Entries from a data source
____

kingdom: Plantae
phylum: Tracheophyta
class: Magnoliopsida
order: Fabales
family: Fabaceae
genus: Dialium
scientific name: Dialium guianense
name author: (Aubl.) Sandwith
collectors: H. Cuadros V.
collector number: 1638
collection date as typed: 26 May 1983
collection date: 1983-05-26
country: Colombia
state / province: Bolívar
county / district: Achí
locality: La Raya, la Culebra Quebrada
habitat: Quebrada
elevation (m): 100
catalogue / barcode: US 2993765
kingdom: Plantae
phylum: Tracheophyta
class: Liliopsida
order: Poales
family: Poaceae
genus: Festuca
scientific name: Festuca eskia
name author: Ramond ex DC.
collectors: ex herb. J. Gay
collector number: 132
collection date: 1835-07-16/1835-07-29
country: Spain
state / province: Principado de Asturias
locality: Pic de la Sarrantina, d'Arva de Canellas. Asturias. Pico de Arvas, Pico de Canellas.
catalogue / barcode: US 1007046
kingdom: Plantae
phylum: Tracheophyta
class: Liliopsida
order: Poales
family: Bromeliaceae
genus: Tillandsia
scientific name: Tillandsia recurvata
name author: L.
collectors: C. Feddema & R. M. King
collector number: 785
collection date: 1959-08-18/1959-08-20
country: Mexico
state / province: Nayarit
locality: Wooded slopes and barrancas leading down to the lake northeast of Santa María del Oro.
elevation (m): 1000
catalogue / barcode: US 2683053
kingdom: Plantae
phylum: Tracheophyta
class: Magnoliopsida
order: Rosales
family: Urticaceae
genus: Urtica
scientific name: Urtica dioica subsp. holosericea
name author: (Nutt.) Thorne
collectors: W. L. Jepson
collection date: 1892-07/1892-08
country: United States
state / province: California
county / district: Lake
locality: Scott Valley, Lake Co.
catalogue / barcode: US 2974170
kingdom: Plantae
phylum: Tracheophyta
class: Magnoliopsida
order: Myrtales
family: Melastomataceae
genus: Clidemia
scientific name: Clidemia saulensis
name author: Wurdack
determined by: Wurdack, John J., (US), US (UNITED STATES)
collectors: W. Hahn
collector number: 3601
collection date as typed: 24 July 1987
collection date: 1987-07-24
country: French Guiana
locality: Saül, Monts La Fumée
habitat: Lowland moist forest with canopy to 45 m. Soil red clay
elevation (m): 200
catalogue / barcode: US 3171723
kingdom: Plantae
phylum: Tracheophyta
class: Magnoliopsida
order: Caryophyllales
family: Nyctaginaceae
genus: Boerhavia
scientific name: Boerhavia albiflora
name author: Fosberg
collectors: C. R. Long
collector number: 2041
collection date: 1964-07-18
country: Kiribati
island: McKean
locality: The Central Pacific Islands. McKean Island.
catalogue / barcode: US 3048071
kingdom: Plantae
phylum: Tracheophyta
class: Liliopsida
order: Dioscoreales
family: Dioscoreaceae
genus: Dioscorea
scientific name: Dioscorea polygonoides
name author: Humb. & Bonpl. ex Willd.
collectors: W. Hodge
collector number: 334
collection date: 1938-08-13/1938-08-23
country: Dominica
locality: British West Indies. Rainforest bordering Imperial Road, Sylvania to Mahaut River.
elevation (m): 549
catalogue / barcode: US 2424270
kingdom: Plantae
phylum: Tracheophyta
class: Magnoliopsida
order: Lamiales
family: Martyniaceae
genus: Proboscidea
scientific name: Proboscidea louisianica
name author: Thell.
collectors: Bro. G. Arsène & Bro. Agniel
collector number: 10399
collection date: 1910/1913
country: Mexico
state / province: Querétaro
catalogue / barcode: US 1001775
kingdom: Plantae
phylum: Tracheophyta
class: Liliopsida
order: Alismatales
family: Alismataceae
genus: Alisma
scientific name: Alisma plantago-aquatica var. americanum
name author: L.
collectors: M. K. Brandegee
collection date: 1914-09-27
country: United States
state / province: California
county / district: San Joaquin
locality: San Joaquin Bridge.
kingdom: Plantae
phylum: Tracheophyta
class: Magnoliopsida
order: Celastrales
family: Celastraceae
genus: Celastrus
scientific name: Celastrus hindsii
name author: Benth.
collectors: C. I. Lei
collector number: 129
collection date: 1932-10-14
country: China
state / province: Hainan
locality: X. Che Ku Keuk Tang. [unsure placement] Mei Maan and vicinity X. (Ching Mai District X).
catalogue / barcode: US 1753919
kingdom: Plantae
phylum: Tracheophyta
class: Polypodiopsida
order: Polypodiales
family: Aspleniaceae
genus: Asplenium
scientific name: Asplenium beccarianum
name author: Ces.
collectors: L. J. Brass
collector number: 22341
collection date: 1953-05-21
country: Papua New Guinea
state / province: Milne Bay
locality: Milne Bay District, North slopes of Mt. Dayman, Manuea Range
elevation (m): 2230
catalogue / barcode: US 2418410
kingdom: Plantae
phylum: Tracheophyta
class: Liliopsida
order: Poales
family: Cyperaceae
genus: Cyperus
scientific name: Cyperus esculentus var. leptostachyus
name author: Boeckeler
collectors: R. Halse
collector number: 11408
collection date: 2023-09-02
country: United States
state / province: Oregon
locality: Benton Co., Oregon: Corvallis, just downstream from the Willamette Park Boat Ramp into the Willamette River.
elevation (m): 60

____

_What you will do:_ Rewrite the entries above with every "scientific name" changed to "taxon name", keeping everything else the same.

_Response for this exercise:_
kingdom: Plantae
phylum: Tracheophyta
class: Magnoliopsida
order: Fabales
family: Fabaceae
genus: Dialium
taxon name: Dialium guianense
name author: (Aubl.) Sandwith
collectors: H. Cuadros V.
collector number: 1638
collection date as typed: 26 May 1983
collection date: 1983-05-26
country: Colombia
state / province: Bolívar
county / district: Achí
locality: La Raya, la Culebra Quebrada
habitat: Quebrada
elevation (m): 100
catalogue / barcode: US 2993765
kingdom: Plantae
phylum: Tracheophyta
class: Liliopsida
order: Poales
family: Poaceae
genus: Festuca
taxon name: Festuca eskia
name author: Ramond ex DC.
collectors: ex herb. J. Gay
collector number: 132
collection date: 1835-07-16/1835-07-29
country: Spain
state / province: Principado de Asturias
locality: Pic de la Sarrantina, d'Arva de Canellas. Asturias. Pico de Arvas, Pico de Canellas.
catalogue / barcode: US 1007046
kingdom: Plantae
phylum: Tracheophyta
class: Liliopsida
order: Poales
family: Bromeliaceae
genus: Tillandsia
taxon name: Tillandsia recurvata
name author: L.
collectors: C. Feddema & R. M. King
collector number: 785
collection date: 1959-08-18/1959-08-20
country: Mexico
state / province: Nayarit
locality: Wooded slopes and barrancas leading down to the lake northeast of Santa María del Oro.
elevation (m): 1000
catalogue / barcode: US 2683053
kingdom: Plantae
phylum: Tracheophyta
class: Magnoliopsida
order: Rosales
family: Urticaceae
genus: Urtica
taxon name: Urtica dioica subsp. holosericea
name author: (Nutt.) Thorne
collectors: W. L. Jepson
collection date: 1892-07/1892-08
country: United States
state / province: California
county / district: Lake
locality: Scott Valley, Lake Co.
catalogue / barcode: US 2974170
kingdom: Plantae
phylum: Tracheophyta
class: Magnoliopsida
order: Myrtales
family: Melastomataceae
genus: Clidemia
taxon name: Clidemia saulensis
name author: Wurdack
determined by: Wurdack, John J., (US), US (UNITED STATES)
collectors: W. Hahn
collector number: 3601
collection date as typed: 24 July 1987
collection date: 1987-07-24
country: French Guiana
locality: Saül, Monts La Fumée
habitat: Lowland moist forest with canopy to 45 m. Soil red clay
elevation (m): 200
catalogue / barcode: US 3171723
kingdom: Plantae
phylum: Tracheophyta
class: Magnoliopsida
order: Caryophyllales
family: Nyctaginaceae
genus: Boerhavia
taxon name: Boerhavia albiflora
name author: Fosberg
collectors: C. R. Long
collector number: 2041
collection date: 1964-07-18
country: Kiribati
island: McKean
locality: The Central Pacific Islands. McKean Island.
catalogue / barcode: US 3048071
kingdom: Plantae
phylum: Tracheophyta
class: Liliopsida
order: Dioscoreales
family: Dioscoreaceae
genus: Dioscorea
taxon name: Dioscorea polygonoides
name author: Humb. & Bonpl. ex Willd.
collectors: W. Hodge
collector number: 334
collection date: 1938-08-13/1938-08-23
country: Dominica
locality: British West Indies. Rainforest bordering Imperial Road, Sylvania to Mahaut River.
elevation (m): 549
catalogue / barcode: US 2424270
kingdom: Plantae
phylum: Tracheophyta
class: Magnoliopsida
order: Lamiales
family: Martyniaceae
genus: Proboscidea
taxon name: Proboscidea louisianica
name author: Thell.
collectors: Bro. G. Arsène & Bro. Agniel
collector number: 10399
collection date: 1910/1913
country: Mexico
state / province: Querétaro
catalogue / barcode: US 1001775
kingdom: Plantae
phylum: Tracheophyta
class: Liliopsida
order: Alismatales
family: Alismataceae
genus: Alisma
taxon name: Alisma plantago-aquatica var. americanum
name author: L.
collectors: M. K. Brandegee
collection date: 1914-09-27
country: United States
state / province: California
county / district: San Joaquin
locality: San Joaquin Bridge.
kingdom: Plantae
phylum: Tracheophyta
class: Magnoliopsida
order: Celastrales
family: Celastraceae
genus: Celastrus
taxon name: Celastrus hindsii
name author: Benth.
collectors: C. I. Lei
collector number: 129
collection date: 1932-10-14
country: China
state / province: Hainan
locality: X. Che Ku Keuk Tang. [unsure placement] Mei Maan and vicinity X. (Ching Mai District X).
catalogue / barcode: US 1753919
kingdom: Plantae
phylum: Tracheophyta
class: Polypodiopsida
order: Polypodiales
family: Aspleniaceae
genus: Asplenium
taxon name: Asplenium beccarianum
name author: Ces.
collectors: L. J. Brass
collector number: 22341
collection date: 1953-05-21
country: Papua New Guinea
state / province: Milne Bay
locality: Milne Bay District, North slopes of Mt. Dayman, Manuea Range
elevation (m): 2230
catalogue / barcode: US 2418410
kingdom: Plantae
phylum: Tracheophyta
class: Liliopsida
order: Poales
family: Cyperaceae
genus: Cyperus
taxon name: Cyperus esculentus var. leptostachyus
name author: Boeckeler
collectors: R. Halse
collector number: 11408
collection date: 2023-09-02
country: United States
state / province: Oregon
locality: Benton Co., Oregon: Corvallis, just downstream from the Willamette Park Boat Ramp into the Willamette River.
elevation (m): 60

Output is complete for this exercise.